The algorithm uses simple division, modulo, and parity checking, regardless of the size of n or time. Since no loops or additional data structures are involved, both time and space remain constant.

Test Cases

solution = Solution()

# Provided examples
assert solution.passThePillow(4, 5) == 2  # Example 1
assert solution.passThePillow(3, 2) == 3  # Example 2

# Minimum n value
assert solution.passThePillow(2, 1) == 2  # First pass reaches end
assert solution.passThePillow(2, 2) == 1  # Direction reverses

# Time smaller than first turnaround
assert solution.passThePillow(5, 2) == 3  # Still moving forward

# Exact turnaround point
assert solution.passThePillow(5, 4) == 5  # Reaches last person

# Immediately after turnaround
assert solution.passThePillow(5, 5) == 4  # Starts moving backward

# Full cycle completion
assert solution.passThePillow(5, 8) == 1  # Back to start

# Multiple cycles
assert solution.passThePillow(4, 10) == 3  # Several repetitions

# Large constraint values
assert solution.passThePillow(1000, 1000) == 999  # Stress test

# Odd and even round behavior
assert solution.passThePillow(6, 7) == 3  # Backward movement
assert solution.passThePillow(6, 3) == 4  # Forward movement

Test	Why
`(4, 5)`	Verifies provided example with backward motion
`(3, 2)`	Verifies provided example ending at boundary
`(2, 1)`	Smallest valid `n`
`(2, 2)`	Ensures direction reversal works
`(5, 2)`	Checks simple forward movement
`(5, 4)`	Tests exact endpoint arrival
`(5, 5)`	Verifies movement immediately after reversal
`(5, 8)`	Confirms full cycle behavior
`(4, 10)`	Tests repeated cycles
`(1000, 1000)`	Validates upper constraint handling
`(6, 7)`	Confirms backward traversal
`(6, 3)`	Confirms forward traversal

Edge Cases

Minimum Number of People

When n = 2, the pillow alternates between only two people.
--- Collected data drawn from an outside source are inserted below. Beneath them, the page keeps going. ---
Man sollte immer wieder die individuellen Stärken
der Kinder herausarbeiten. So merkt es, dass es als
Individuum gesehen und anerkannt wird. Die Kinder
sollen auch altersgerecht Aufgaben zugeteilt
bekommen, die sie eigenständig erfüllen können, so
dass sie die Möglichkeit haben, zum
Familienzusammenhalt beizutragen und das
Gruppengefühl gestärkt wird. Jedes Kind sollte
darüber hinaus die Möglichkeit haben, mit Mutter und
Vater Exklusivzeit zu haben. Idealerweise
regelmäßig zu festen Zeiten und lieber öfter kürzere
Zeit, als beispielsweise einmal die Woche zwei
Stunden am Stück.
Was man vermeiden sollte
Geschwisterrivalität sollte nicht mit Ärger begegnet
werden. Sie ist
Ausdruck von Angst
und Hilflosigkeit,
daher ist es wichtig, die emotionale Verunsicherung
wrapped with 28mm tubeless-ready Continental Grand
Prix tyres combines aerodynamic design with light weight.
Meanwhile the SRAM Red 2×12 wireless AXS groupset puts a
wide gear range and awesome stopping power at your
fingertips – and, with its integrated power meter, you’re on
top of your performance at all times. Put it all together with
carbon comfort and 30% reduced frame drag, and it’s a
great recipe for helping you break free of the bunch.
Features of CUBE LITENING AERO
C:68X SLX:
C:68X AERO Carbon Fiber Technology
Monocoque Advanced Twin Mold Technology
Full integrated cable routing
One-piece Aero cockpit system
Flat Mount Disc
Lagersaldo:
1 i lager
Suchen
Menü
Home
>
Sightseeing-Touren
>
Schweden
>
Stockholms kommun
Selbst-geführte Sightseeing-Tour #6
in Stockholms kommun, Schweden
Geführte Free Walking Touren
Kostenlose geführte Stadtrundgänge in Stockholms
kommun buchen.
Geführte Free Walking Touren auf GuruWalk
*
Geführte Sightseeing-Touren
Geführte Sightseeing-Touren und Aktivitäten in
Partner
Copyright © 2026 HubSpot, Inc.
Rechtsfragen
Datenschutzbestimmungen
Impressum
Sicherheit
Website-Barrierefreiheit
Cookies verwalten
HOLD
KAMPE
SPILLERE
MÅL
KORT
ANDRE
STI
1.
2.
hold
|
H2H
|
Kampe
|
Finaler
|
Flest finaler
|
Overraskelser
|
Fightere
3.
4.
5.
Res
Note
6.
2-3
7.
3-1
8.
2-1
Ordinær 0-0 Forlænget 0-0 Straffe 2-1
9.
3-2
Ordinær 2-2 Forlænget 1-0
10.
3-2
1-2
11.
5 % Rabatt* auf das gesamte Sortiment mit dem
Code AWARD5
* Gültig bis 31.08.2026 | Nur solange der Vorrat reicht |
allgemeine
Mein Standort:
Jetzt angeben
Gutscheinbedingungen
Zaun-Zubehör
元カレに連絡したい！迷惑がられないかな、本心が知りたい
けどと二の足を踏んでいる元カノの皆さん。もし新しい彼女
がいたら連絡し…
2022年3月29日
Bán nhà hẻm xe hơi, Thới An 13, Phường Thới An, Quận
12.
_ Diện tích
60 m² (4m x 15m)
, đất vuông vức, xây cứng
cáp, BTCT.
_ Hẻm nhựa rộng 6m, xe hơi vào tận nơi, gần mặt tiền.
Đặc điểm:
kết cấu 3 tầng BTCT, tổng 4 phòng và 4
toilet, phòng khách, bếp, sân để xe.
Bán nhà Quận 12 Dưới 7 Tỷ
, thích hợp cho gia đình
This case can expose off by one errors because the cycle length becomes 1. A naive implementation might incorrectly assume movement is more complex. Our formula works correctly because cycle = n - 1 = 1, so every second flips direction predictably.

Exact Endpoint Arrival

When time equals n - 1, the pillow lands exactly on the last person. This is a common source of bugs because some implementations mistakenly reverse direction too early. Our approach handles this naturally because remaining = 0 after one full directional segment, and the odd parity correctly places the pillow at person n.

Multiple Full Cycles

When time is much larger than n, repeatedly simulating movement may be inefficient or introduce logic mistakes in direction switching. Since the movement repeats every 2 × (n - 1) seconds, our implementation avoids unnecessary work by relying on division and modulo operations to jump directly to the correct state.

Immediate Direction Reversal

When the pillow has just reached an endpoint and needs to reverse direction, implementations may accidentally double count the endpoint or skip a person. For example, with n = 5 and time = 5, the pillow should move from 5 back to 4. The parity check combined with the remainder calculation ensures the reversal is handled precisely.